Question: I work in the community and am concerned about my safety as well as the safety of my clients. Should I be suspending services?
The College recognizes that the COVID-19 situation is unprecedented, uncertain and challenging for the public, patients and registrants. Along with our regulatory colleagues in British Columbia and across Canada, the College staff is keeping up to date on emerging news about COVID-19 and making information available on our website. The College website was updated on March 17 (https://cotbc.org/covid19) and staff will continue to update the website as new information becomes available.
Many registrants and clinic owners in the community, including but not limited to private practice, in-home private services and mobile occupational therapy services, are asking for advice about suspending services. The College does not have the legal authority to mandate practice closures or direct occupational therapists to cease practice. Rather the College is looking to public health principles and guidance provided by BC’s Provincial Health Officer, Dr. Bonnie Henry to inform our advice to registrants and the public.
To date, our advice has been that registrants and clinic owners should do their own risk assessment and determine what is best for individuals, patients and staff. We continue to believe that individual risk assessment is good practice, however, in light of the March 16th Ministry of Health press conference announcing the cancellation of acute care scheduled and elective surgeries, increasing restrictions in Long Term Care, the College strongly recommends that occupational therapists and their support personnel providing services in the community only do so to address patients with urgent needs. The College cannot define what is urgent as the context of each practice is the key consideration. Factors to consider when weighing whether your practice, or aspects of it, provides an urgent service include the patient population, practice location and other available services.
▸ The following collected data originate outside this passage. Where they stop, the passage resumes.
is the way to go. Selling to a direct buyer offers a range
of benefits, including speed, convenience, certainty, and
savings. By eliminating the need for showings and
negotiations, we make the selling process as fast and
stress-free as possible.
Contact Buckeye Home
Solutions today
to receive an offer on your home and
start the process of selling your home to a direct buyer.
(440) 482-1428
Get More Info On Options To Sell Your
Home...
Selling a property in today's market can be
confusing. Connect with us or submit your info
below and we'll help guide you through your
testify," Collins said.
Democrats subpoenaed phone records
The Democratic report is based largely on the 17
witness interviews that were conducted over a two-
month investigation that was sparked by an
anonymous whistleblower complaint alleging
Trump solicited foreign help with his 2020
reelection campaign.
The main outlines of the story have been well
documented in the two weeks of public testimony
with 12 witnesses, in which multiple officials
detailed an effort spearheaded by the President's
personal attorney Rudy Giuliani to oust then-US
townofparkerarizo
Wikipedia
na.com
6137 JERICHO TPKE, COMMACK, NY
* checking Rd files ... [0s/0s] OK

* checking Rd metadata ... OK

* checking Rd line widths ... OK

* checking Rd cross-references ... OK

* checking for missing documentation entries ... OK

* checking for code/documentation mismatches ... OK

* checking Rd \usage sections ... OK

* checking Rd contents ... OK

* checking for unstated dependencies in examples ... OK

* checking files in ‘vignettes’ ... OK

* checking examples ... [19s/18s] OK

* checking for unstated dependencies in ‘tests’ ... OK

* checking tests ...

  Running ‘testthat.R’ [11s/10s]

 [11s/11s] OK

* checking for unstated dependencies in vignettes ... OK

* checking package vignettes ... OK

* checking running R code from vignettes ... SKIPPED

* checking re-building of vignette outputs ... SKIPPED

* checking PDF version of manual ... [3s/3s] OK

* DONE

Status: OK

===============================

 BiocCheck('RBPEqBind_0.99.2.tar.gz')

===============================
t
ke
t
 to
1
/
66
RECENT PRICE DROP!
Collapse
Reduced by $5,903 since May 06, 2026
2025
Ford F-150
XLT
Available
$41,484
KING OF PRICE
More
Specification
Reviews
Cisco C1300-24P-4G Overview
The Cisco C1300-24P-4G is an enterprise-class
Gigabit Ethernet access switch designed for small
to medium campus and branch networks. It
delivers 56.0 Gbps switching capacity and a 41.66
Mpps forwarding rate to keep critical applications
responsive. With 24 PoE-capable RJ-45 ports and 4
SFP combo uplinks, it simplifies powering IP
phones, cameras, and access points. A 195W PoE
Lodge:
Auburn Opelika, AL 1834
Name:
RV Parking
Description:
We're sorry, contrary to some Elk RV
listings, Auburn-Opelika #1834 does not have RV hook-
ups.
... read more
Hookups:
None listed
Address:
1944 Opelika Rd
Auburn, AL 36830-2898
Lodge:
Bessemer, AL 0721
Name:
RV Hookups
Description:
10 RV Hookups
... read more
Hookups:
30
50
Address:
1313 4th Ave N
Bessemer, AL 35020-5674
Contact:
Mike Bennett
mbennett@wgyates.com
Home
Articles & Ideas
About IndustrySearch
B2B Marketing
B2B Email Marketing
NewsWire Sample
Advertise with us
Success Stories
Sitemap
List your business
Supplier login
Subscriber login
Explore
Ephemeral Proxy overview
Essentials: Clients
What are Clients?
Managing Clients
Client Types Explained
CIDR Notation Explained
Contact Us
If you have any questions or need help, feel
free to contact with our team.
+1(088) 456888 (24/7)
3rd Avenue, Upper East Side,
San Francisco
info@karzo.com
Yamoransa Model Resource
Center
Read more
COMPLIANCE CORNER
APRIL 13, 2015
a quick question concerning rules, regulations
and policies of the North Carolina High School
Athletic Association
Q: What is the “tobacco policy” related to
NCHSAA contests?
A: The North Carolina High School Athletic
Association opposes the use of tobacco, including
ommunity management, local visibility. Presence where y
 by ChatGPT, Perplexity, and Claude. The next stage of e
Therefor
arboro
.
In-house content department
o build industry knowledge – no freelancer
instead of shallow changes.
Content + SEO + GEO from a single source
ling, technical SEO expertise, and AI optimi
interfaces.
We encourage you to be in discussions with your organization about which services are considered essential or non-essential and create plans to serve those in need.
Services may be postponed, cancelled or provided by telehealth if telehealth services are an appropriate option to meet patient needs. The College is working on creating an FAQ to address emerging question regarding telehealth practice. The College also encourages community service providers to consider waiving any cancellation fees.
As always, we encourage registrants to use the Code of Ethics, the Essential Competencies of Practice for Occupational Therapists in Canada, COTBC’s Standards of Practice, and College Bylaws as you make decisions about the care you provide and/or continuing or discontinuing services. If you do provide occupational therapy services, safety is of utmost importance. You must follow infection prevention and control procedures and have personal protective equipment (PPE) to provide care. If you do not have PPE, speak with your employer or contact Public Health.
The College recognizes that decisions being made with respect to COVID-19 come with consequences: personal, financial and ethical and these are very challenging times. If you have specific questions that are not addressed on the website email firstname.lastname@example.org. Please note that the practice advisors are receiving a large number of emails and calls and will respond as quickly as possible.
*Note: Thanks to The College of Physical Therapists of BC for permission to adapt their COVID-19 Advice to Registrants letter dated March 17, 2020.
Question: I am a B.C. registered occupational therapist. I just returned from an international vacation. Should I return to work?
B.C.’s Provincial Health Officer Dr. Bonnie Henry issued a letter with guidance on whether or not health care workers should self-isolate upon returning from travel outside Canada. The answer depends on whether you are a non-essential or essential health care worker.
Please reflect on your role as an occupational therapist. The College cannot define what is urgent/essential as the context of each practice is the key consideration. Factors to consider when weighing whether your practice, or aspects of it, provides an urgent service include the patient population, practice location and other available services.
We encourage you to be in discussions with your organization about which services are considered essential or non-essential and create plans to serve those in need.
Question: Given the COVID-19 crisis, can I use telehealth to provide occupational therapy services?
Please review COVID-19 Practice Guidance: Telehealth in Occupational Therapy Practice for a list of considerations on using this technology in your practice.